Problem requirements » Exact transcription, pictures omitted: begin at the top line of the records below and end with the line bearing "pinky tip: (1159, 798)".
*** Records supplied ***
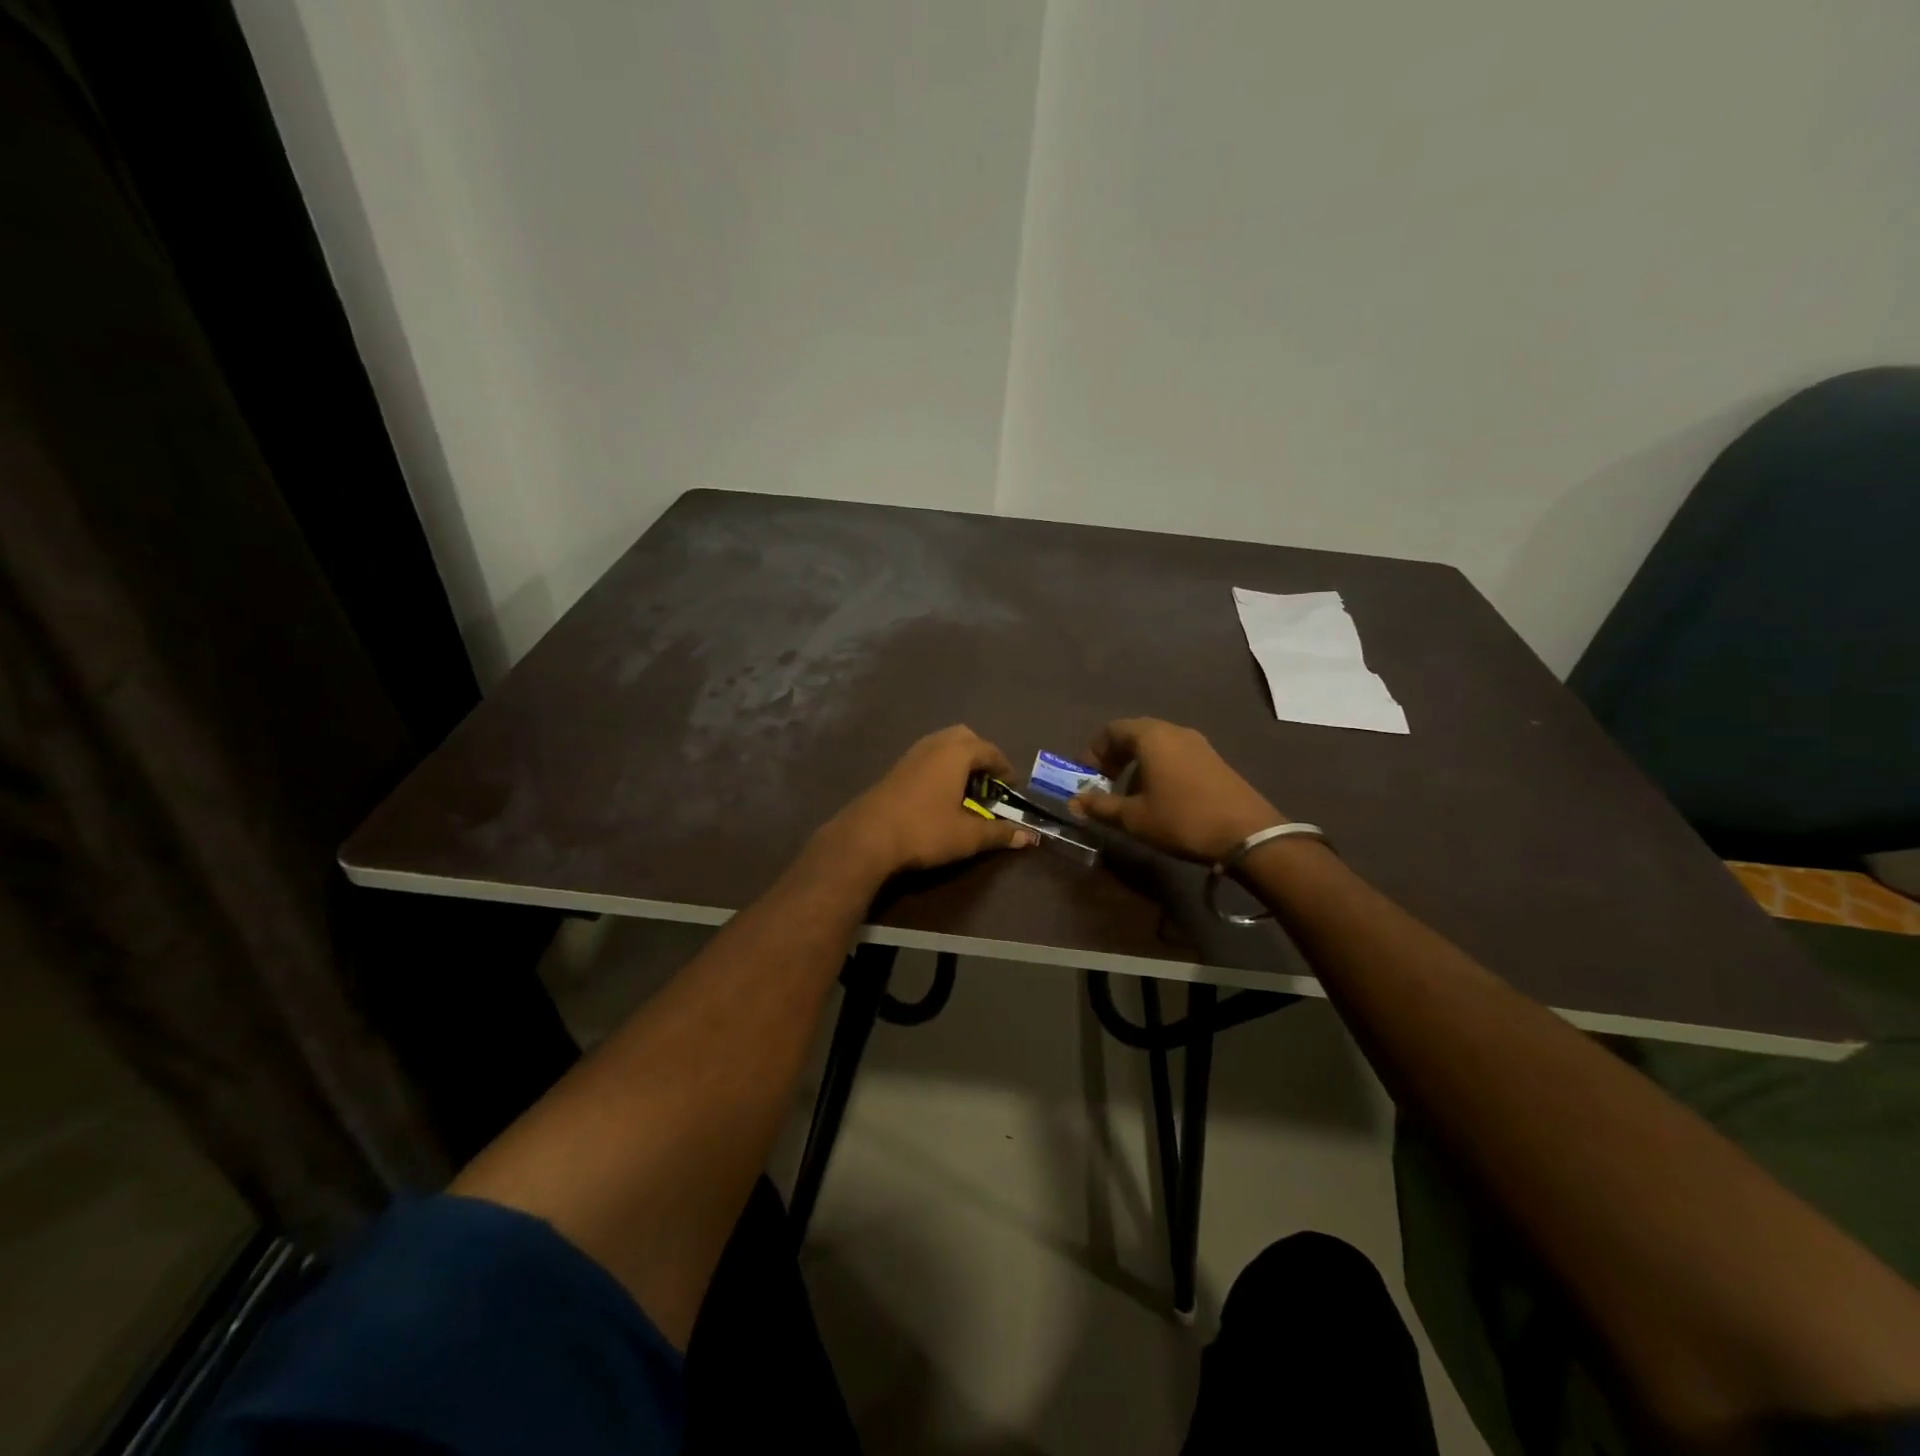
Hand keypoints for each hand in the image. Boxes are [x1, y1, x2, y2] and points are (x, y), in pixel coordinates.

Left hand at [818, 725, 1037, 878]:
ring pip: (942, 744)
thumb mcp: (968, 836)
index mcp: (956, 753)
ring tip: (966, 788)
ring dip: (958, 759)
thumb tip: (1029, 837)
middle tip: (988, 782)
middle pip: (964, 737)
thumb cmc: (925, 830)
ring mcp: (911, 754)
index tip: (1011, 787)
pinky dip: (940, 766)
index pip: (989, 750)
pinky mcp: (896, 768)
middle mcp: (934, 744)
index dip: (1004, 767)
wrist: (867, 836)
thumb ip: (999, 833)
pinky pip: (927, 755)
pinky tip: (940, 793)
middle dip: (980, 755)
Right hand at [1068, 718, 1284, 864]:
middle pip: (1134, 734)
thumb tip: (1074, 802)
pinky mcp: (1213, 760)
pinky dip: (1158, 768)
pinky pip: (1175, 754)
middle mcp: (1174, 731)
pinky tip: (1159, 798)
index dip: (1093, 751)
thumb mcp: (1134, 817)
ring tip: (1130, 796)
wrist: (1247, 834)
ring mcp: (1198, 744)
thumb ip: (1101, 806)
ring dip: (1136, 765)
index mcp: (1151, 737)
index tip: (1085, 776)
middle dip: (1114, 758)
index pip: (1112, 730)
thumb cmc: (1182, 819)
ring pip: (1156, 745)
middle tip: (1104, 784)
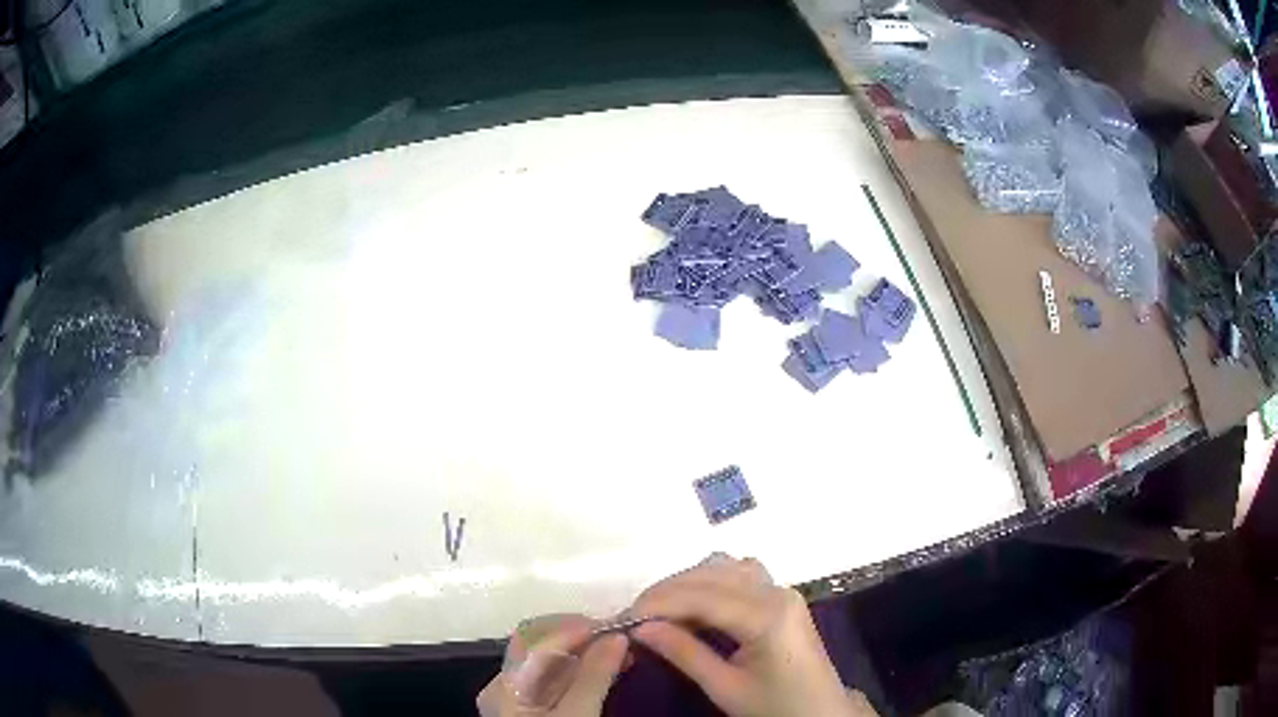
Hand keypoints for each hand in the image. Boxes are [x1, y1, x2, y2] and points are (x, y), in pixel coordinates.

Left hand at [477, 614, 628, 716]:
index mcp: (503, 686)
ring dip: (585, 651)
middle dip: (581, 636)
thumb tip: (618, 635)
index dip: (576, 628)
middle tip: (620, 635)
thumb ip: (594, 676)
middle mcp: (503, 685)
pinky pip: (555, 677)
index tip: (616, 624)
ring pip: (550, 661)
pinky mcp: (533, 706)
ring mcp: (517, 696)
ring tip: (619, 648)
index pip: (537, 641)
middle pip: (540, 646)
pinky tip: (604, 667)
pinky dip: (580, 669)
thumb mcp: (578, 714)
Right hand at [630, 555, 876, 716]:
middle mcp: (778, 592)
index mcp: (768, 616)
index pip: (702, 596)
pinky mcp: (782, 597)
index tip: (624, 616)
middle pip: (713, 574)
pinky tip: (691, 603)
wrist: (820, 713)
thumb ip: (684, 654)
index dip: (659, 602)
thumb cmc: (775, 706)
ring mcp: (783, 591)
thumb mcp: (725, 688)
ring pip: (726, 568)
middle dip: (669, 590)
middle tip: (636, 615)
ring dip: (688, 582)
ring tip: (658, 609)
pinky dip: (709, 582)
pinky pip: (740, 575)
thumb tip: (641, 628)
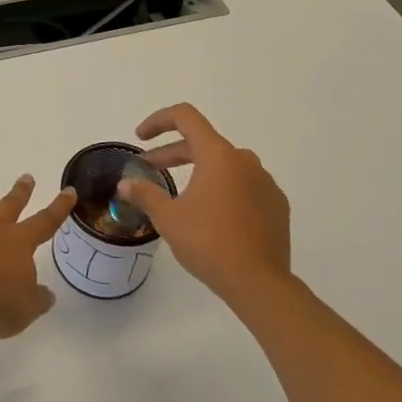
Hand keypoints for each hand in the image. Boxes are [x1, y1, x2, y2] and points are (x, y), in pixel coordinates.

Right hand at [113, 104, 292, 303]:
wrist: (260, 284)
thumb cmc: (209, 244)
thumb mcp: (168, 218)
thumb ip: (145, 194)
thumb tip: (125, 184)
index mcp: (218, 155)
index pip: (186, 117)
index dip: (159, 121)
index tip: (142, 137)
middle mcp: (244, 160)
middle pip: (203, 143)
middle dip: (173, 152)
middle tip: (150, 168)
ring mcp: (265, 182)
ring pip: (225, 165)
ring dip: (199, 171)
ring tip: (181, 194)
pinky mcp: (277, 204)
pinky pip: (244, 186)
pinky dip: (224, 190)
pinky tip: (213, 215)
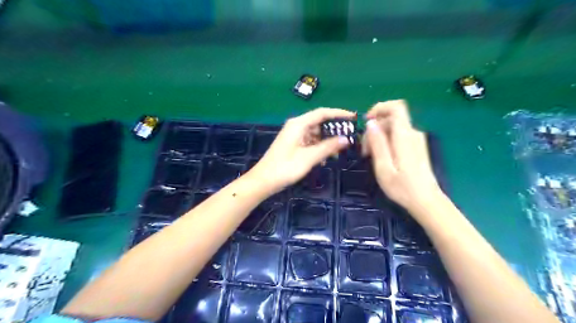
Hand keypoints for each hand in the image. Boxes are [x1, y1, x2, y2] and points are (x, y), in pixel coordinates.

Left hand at [251, 109, 355, 193]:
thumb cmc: (285, 167)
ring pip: (316, 134)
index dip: (339, 114)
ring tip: (339, 151)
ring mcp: (294, 136)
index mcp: (298, 124)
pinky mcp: (293, 145)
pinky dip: (319, 148)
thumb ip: (328, 147)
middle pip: (319, 123)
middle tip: (349, 139)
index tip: (353, 118)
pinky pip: (310, 142)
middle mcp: (296, 126)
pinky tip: (325, 158)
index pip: (322, 113)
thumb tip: (346, 139)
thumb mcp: (309, 157)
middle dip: (334, 130)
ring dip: (327, 142)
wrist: (263, 181)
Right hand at [361, 99, 441, 212]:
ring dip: (378, 138)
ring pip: (392, 128)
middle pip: (390, 119)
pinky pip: (397, 136)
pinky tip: (381, 158)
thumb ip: (377, 143)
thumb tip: (371, 123)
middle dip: (374, 130)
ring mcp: (416, 140)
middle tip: (365, 151)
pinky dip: (386, 142)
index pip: (396, 107)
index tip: (366, 122)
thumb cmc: (403, 187)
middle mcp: (412, 133)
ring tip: (371, 157)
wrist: (426, 201)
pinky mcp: (415, 147)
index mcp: (404, 136)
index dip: (379, 108)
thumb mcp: (383, 167)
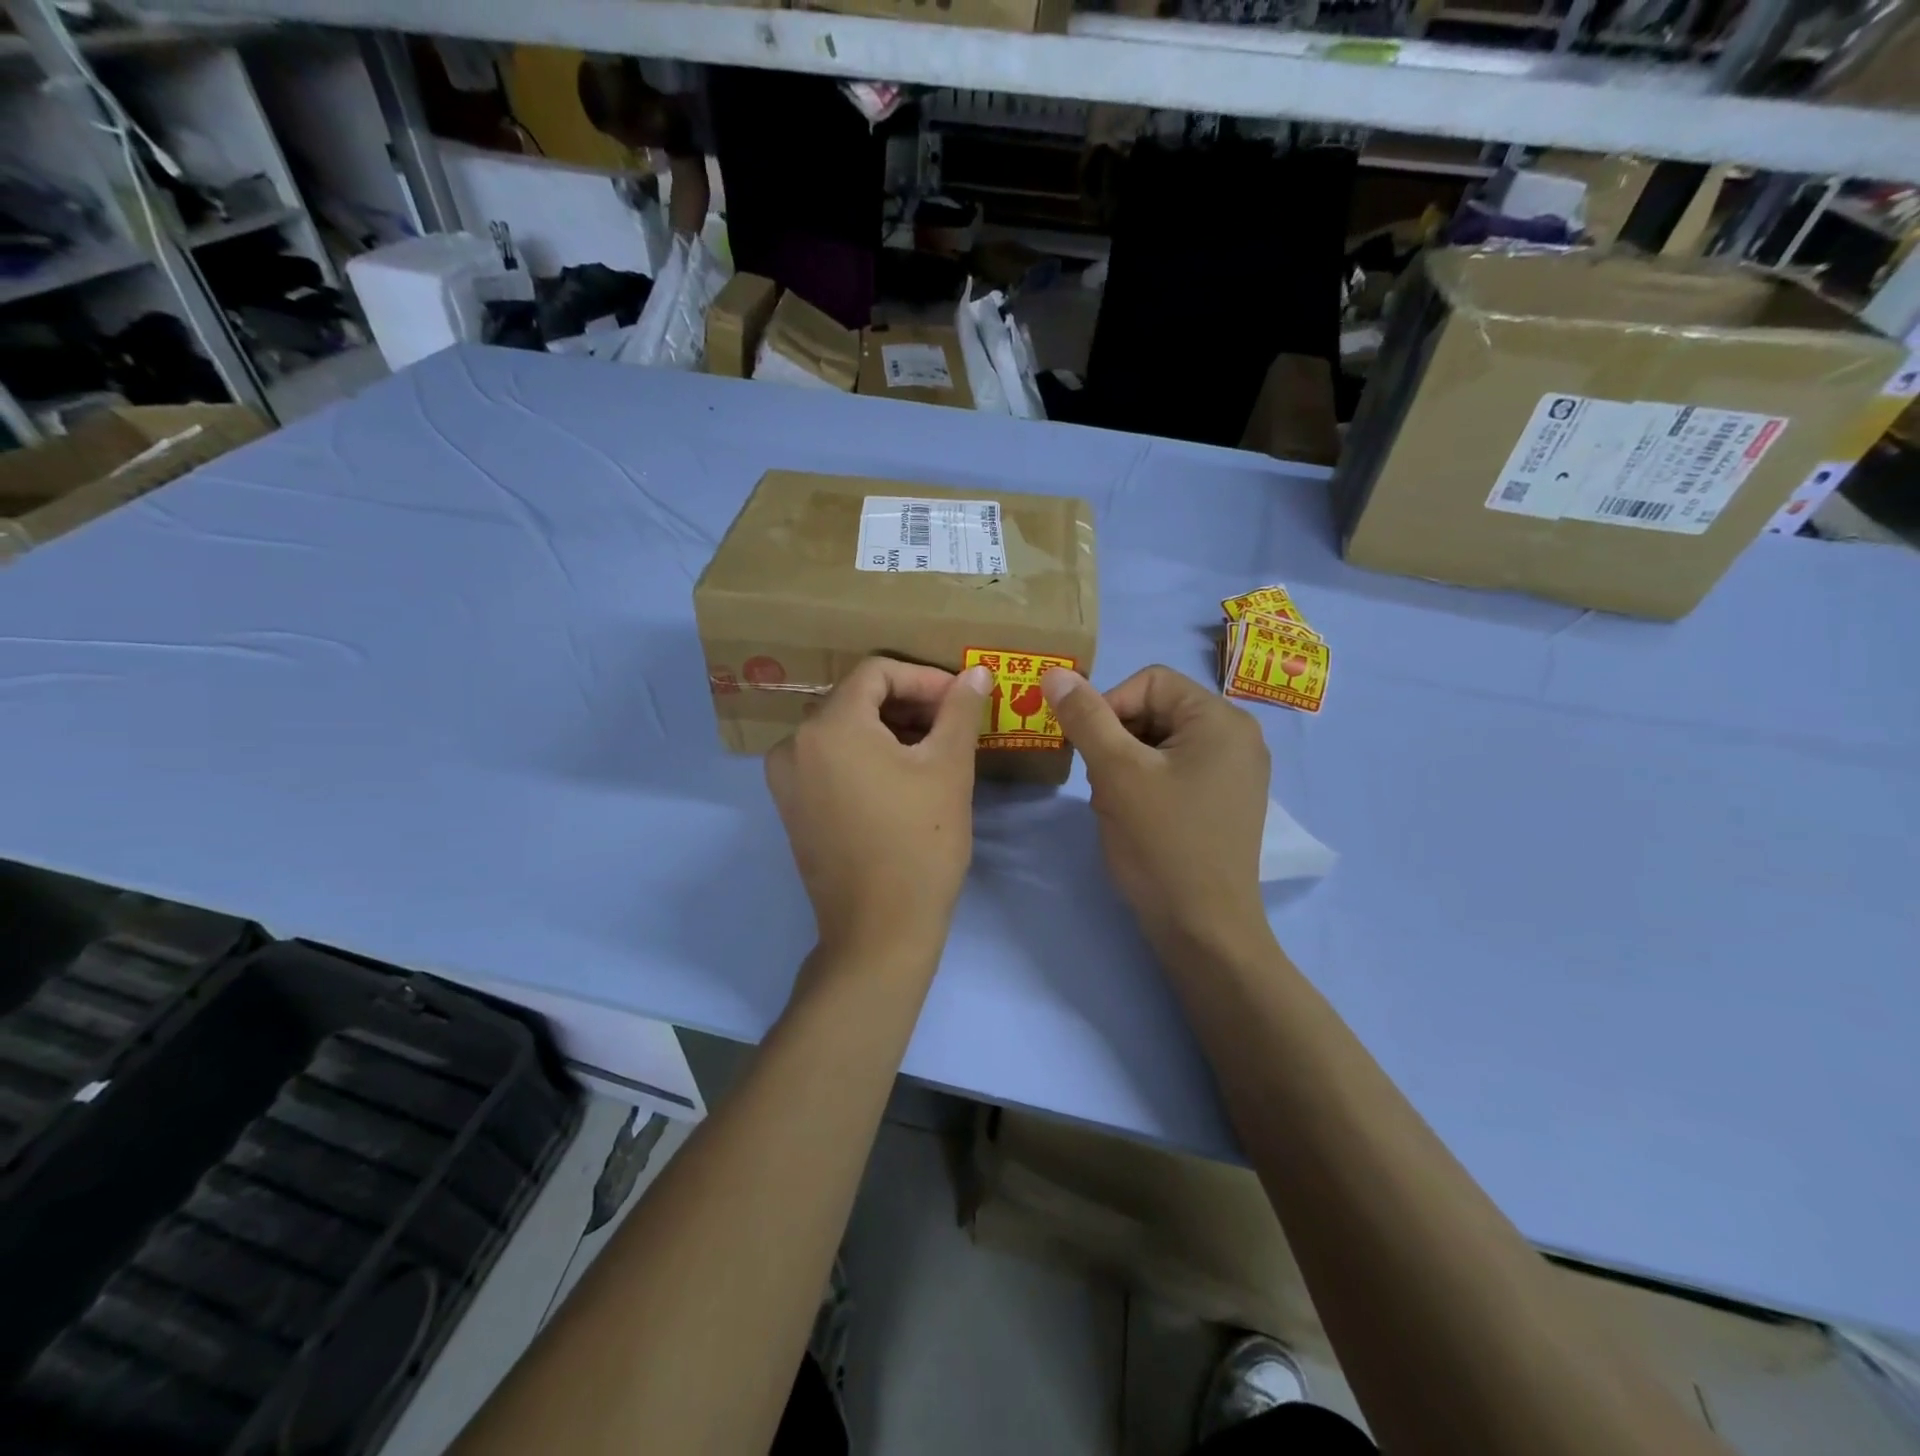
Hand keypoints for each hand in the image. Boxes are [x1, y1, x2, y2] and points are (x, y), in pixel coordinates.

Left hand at [766, 658, 991, 959]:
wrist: (880, 931)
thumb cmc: (920, 843)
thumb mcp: (948, 768)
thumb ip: (960, 710)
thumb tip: (975, 673)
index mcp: (828, 726)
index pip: (876, 672)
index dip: (924, 678)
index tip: (960, 701)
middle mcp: (794, 744)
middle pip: (857, 699)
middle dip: (909, 704)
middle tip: (953, 724)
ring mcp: (787, 779)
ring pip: (843, 730)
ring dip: (890, 729)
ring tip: (934, 750)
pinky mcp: (792, 807)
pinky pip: (830, 760)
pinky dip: (866, 755)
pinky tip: (903, 776)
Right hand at [1042, 665, 1270, 953]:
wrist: (1203, 930)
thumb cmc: (1162, 843)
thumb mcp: (1116, 773)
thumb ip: (1085, 717)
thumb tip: (1055, 672)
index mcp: (1221, 719)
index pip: (1149, 682)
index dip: (1108, 707)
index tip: (1088, 750)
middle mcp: (1237, 737)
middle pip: (1156, 710)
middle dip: (1116, 741)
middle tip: (1101, 783)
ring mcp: (1234, 772)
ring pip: (1159, 744)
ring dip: (1125, 765)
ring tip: (1115, 806)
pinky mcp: (1224, 802)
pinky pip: (1174, 771)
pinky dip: (1144, 785)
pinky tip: (1133, 818)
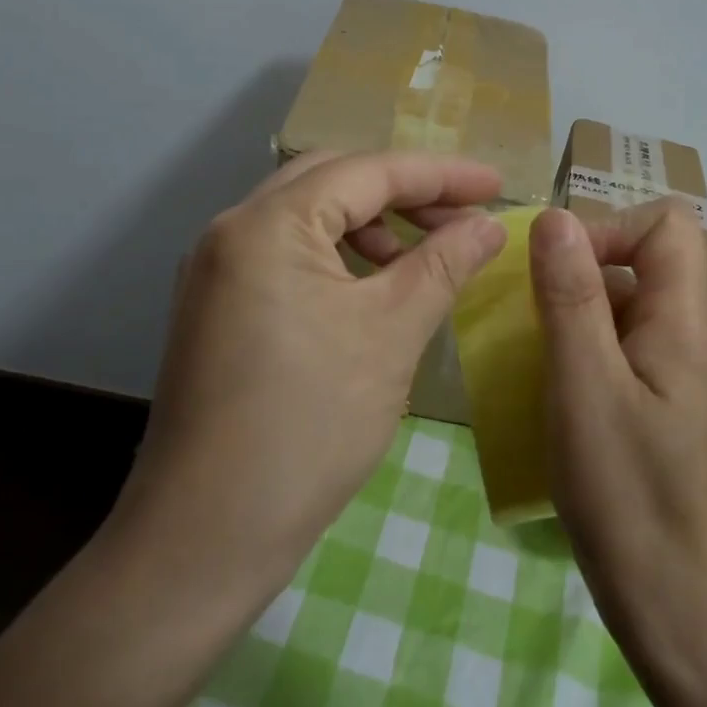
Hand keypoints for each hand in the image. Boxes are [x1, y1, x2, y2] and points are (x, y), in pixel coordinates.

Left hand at [113, 150, 507, 602]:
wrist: (207, 534)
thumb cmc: (309, 426)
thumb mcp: (392, 334)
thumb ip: (444, 264)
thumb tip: (489, 225)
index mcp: (267, 223)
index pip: (368, 171)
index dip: (441, 174)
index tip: (498, 185)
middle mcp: (231, 230)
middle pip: (332, 182)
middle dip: (404, 193)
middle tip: (462, 218)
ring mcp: (215, 271)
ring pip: (307, 219)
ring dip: (370, 226)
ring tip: (421, 259)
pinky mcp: (216, 308)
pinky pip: (286, 256)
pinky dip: (336, 258)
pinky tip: (371, 292)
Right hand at [528, 202, 706, 636]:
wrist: (670, 600)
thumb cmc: (624, 491)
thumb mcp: (584, 385)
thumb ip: (571, 297)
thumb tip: (555, 217)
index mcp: (682, 322)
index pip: (666, 226)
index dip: (609, 229)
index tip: (558, 270)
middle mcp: (688, 336)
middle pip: (644, 261)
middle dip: (582, 270)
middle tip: (532, 312)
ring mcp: (676, 373)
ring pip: (627, 306)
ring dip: (576, 311)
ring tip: (533, 349)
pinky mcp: (660, 404)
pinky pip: (621, 347)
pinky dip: (583, 348)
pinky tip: (552, 386)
*** End of Records supplied ***
Task result »
Hand keypoints for each hand in the image. Boxes are [x1, y1, x2, y2] and points are (x, y), in pixel coordinates.

Left hand at [818, 725, 1037, 878]:
ring pip: (942, 744)
thumb mcp: (968, 836)
index mcp: (956, 753)
ring tip: (966, 788)
ring dip: (958, 759)
thumb tip: (1029, 837)
middle tip: (988, 782)
middle pip: (964, 737)
thumb cmc: (925, 830)
ring mcp: (911, 754)
index tip: (1011, 787)
pinky dip: (940, 766)
index pip: (989, 750)
pinky mcp: (896, 768)
middle mcp: (934, 744)
index dip: (1004, 767)
wrist: (867, 836)
thumb ip: (999, 833)
pinky pip: (927, 755)
pinky tip: (940, 793)
middle dip: (980, 755)
Right hand at [1068, 718, 1284, 864]:
middle pip: (1134, 734)
thumb tip: (1074, 802)
pinky mcp: (1213, 760)
pinky dip: (1158, 768)
pinky pip: (1175, 754)
middle mcp: (1174, 731)
pinky tip: (1159, 798)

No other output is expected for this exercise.